The European Court for Human Rights. Photo by Adrian Grycuk, Wikimedia
The European Court for Human Rights. Photo by Adrian Grycuk, Wikimedia

Twenty-five years after being displaced during the Karabakh war and twelve years after first appealing to the European Court for Human Rights (ECHR) several Azerbaijani and Armenian families have been awarded €5,000 ($5,877.60 at current rate) each to be paid by the governments of Armenia and Azerbaijan, respectively. In mirror decisions issued on December 12, the governments were also told by ECHR to cover some of the legal expenses involved, amounting to about six times the compensation sum.

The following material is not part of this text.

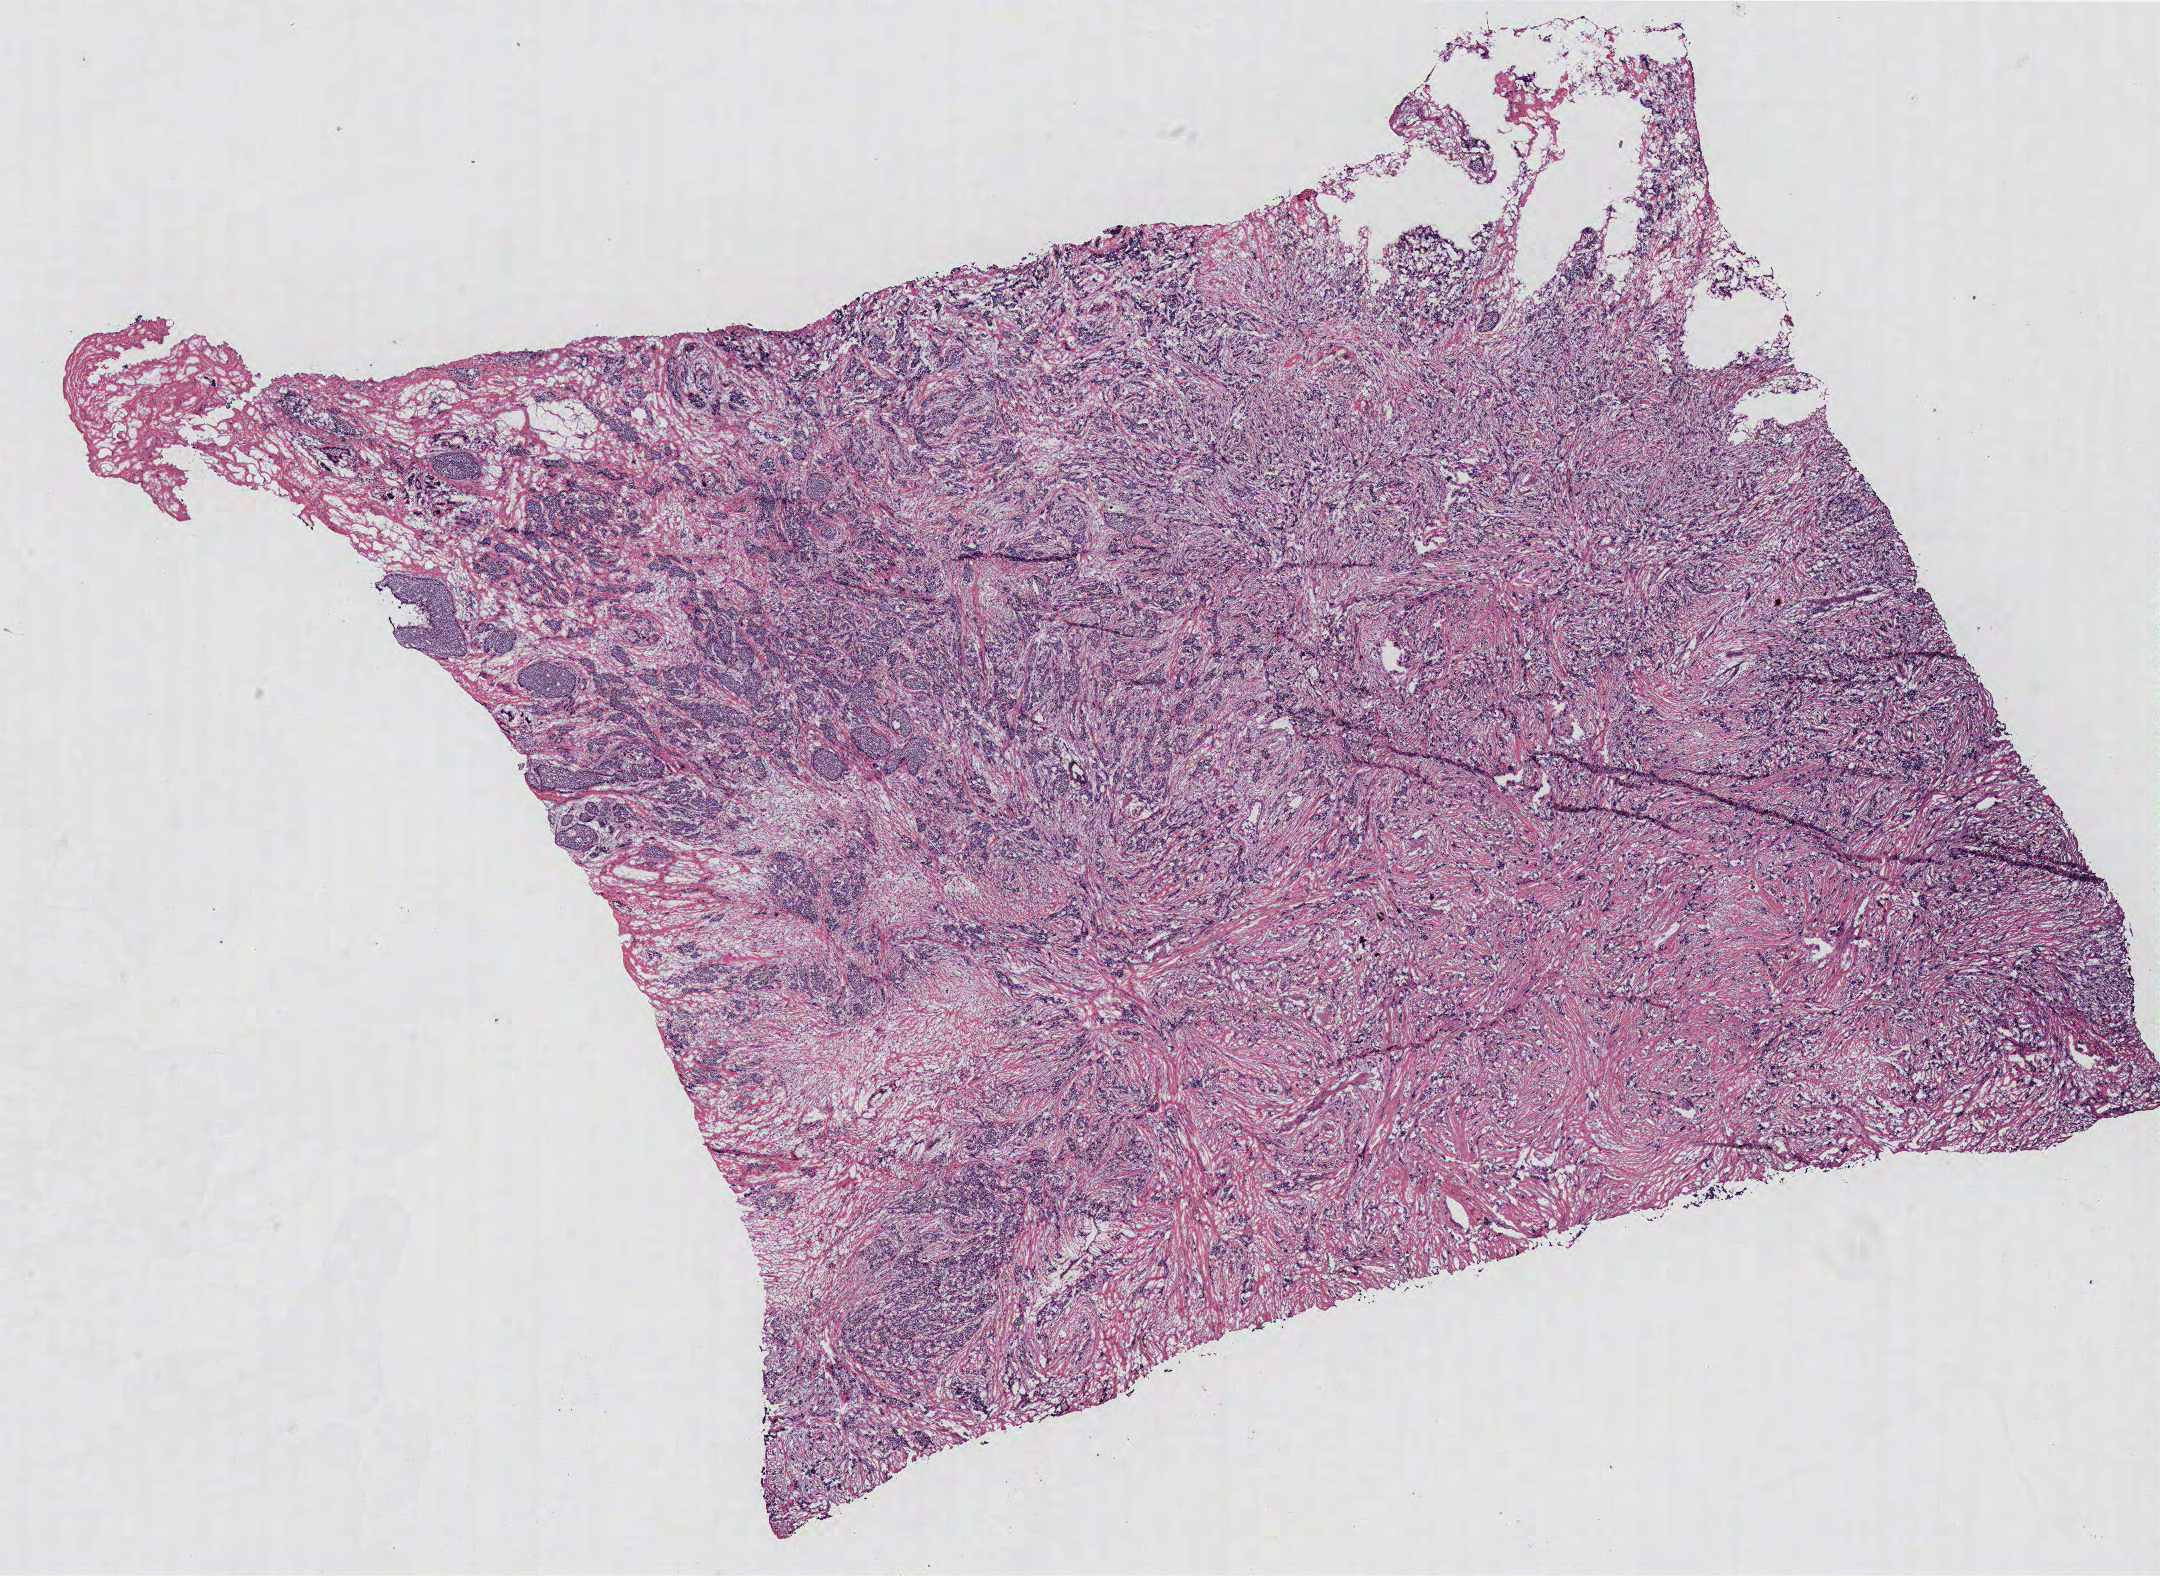
Whole-slide histology image, H&E-stained, a low-resolution overview of the entire scanned area, about 17.3 x 12.6 mm. Breast, tumour tissue. 47-year-old female patient.
Histologic diagnosis: Infiltrating duct carcinoma, NOS. AJCC pathologic stage: IIIC.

Two years before the monetary awards were made, ECHR ruled that the families faced “continuing violations of Article 8 (right to respect for home and private and family life) and Article 13 (right to an effective remedy) of
the European Convention on Human Rights and of Article 1 of Protocol No. 1 (protection of property) to the Convention.” The Azerbaijani displaced were from the Lachin district captured by Karabakh Armenian forces in May 1992, and the Armenian displaced were from the Shahumyan district held by Azerbaijan since June 1992.


The court concluded that “whereas the events that had led the applicants to flee their property and homes” occurred before Armenia and Azerbaijan ratified the European convention, the two countries “had been responsible for continuing violations of the applicants’ rights” since accepting ECHR jurisdiction. In all more than 1,000 applications have been made to ECHR with regard to property violations during the Karabakh conflict, about two-thirds of them against Armenia and the rest against Azerbaijan.


The court noted that “some fifteen years have passed since the ratification of the Convention by Armenia and Azerbaijan without a political solution of the conflict being in sight. The Court can only underline that it is the responsibility of the two States involved to find a solution on a political level.”